You are in charge of study the tobacco industry and its effects on the society wellbeing. To tackle that, the team of environmental economists (you included, of course) decided to approach this with the theory of externalities, (Recall, tobacco is a good that provokes a negative externality in society) and divide the project in 2 steps:
Step 1: The first step is to find the market equilibrium of the industry so a competitive equilibrium is found using the following functions:
Demand = Marginal Private Benefit (MPB) = 30 – 0.5Q
Supply = Marginal Private Cost = -1.5 + 0.4Q
Step 2: Through the team’s research and literature, you have found that the negative externality of smoking to society accounts for 60% of the total amount (quantity) of cigarettes in the market (Marginal External Cost (MEC) = 0.6Q).
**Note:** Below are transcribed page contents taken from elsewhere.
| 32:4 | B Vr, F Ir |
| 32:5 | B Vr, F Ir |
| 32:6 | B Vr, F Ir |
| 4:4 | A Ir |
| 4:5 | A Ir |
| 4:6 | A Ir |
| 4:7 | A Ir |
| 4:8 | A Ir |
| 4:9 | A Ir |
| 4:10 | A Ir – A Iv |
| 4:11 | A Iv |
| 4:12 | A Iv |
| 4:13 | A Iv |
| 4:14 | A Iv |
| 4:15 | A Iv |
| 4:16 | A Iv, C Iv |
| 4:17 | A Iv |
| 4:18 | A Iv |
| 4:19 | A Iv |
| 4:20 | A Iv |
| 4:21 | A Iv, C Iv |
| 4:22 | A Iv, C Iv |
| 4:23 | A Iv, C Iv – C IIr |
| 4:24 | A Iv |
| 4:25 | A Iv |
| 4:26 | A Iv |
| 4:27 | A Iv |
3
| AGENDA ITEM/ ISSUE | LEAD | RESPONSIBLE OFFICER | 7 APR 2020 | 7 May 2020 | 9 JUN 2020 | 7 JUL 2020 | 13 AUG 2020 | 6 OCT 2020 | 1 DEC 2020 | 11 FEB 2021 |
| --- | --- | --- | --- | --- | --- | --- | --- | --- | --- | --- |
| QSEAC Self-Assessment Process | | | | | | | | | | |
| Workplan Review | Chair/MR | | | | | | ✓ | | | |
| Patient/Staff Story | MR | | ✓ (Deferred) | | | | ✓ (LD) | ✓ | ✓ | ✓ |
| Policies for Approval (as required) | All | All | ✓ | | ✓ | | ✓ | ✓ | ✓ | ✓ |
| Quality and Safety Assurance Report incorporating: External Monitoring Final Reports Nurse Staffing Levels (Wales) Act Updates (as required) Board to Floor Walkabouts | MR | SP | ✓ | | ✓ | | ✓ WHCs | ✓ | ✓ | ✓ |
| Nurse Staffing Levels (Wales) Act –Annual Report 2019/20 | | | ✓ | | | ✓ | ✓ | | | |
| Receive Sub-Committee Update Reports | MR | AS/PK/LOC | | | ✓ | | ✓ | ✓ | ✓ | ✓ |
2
At competitive equilibrium, Marginal Private Benefit (MPB) = Marginal Private Cost (MPC) or Supply = Demand
1: Find the competitive equilibrium Quantity and Price.
At efficient equilibrium Marginal Social Benefit (MSB) = Marginal Social Cost (MSC)
2: Find the efficient equilibrium.
Recall (MSC=MEC+MPC), we are assuming the Marginal External Benefits are nonexistent (MEB=0)
3: Contrast the market conditions in both cases. For example, including externalities does the supply increase or decrease? Do prices go up or down? Please be specific and show all your work.